I need to solve a system of linear equations with three righ-hand-side vectors. Initially, I was using the sequential version of MKL (compiling with "libmkl_sequential.a") and solving for each rhs vector sequentially as:
dss_solve_real(DSS_handle, solOpt, rhs1, 1, x1);
dss_solve_real(DSS_handle, solOpt, rhs1 + numOfVars, 1, x1 + numOfVars);
dss_solve_real(DSS_handle, solOpt, rhs1 + 2*numOfVars, 1, x1 + 2*numOfVars);
where, numOfVars represent number of variables.

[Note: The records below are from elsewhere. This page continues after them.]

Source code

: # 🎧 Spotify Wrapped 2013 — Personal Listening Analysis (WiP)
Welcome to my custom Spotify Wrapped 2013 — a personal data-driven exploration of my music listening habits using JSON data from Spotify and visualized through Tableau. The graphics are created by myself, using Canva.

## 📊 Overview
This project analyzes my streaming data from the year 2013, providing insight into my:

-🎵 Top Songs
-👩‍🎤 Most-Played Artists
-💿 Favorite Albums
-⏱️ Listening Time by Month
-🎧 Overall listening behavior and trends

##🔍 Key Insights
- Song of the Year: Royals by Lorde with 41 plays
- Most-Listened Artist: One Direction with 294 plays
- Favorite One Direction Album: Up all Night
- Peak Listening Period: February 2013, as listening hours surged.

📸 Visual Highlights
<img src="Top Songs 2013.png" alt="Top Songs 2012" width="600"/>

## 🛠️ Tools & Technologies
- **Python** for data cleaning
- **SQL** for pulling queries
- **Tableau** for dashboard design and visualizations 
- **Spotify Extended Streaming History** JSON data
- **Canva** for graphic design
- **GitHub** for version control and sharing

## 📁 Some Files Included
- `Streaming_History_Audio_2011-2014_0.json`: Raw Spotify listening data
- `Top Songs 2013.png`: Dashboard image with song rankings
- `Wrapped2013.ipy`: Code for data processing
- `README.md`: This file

Then, I decided to ask dss_solve_real to solve for all rhs vectors at once and I assumed that it will roughly lead to 3 times improvement. So, I compiled the code using "libmkl_intel_thread.a" and used following code:
dss_solve_real(DSS_handle, solOpt, rhs1, 3, x1);
In my surprise, the timing is very wierd. Sequential version takes 0.548 sec while when I want to solve for all rhs vectors at once, it takes 5.024sec, which is almost 10 times more than sequential version.
I feel there is something wrong here and I may be needed to set some environment variables. So, please let me know if you have similar experience.
Any help is appreciated.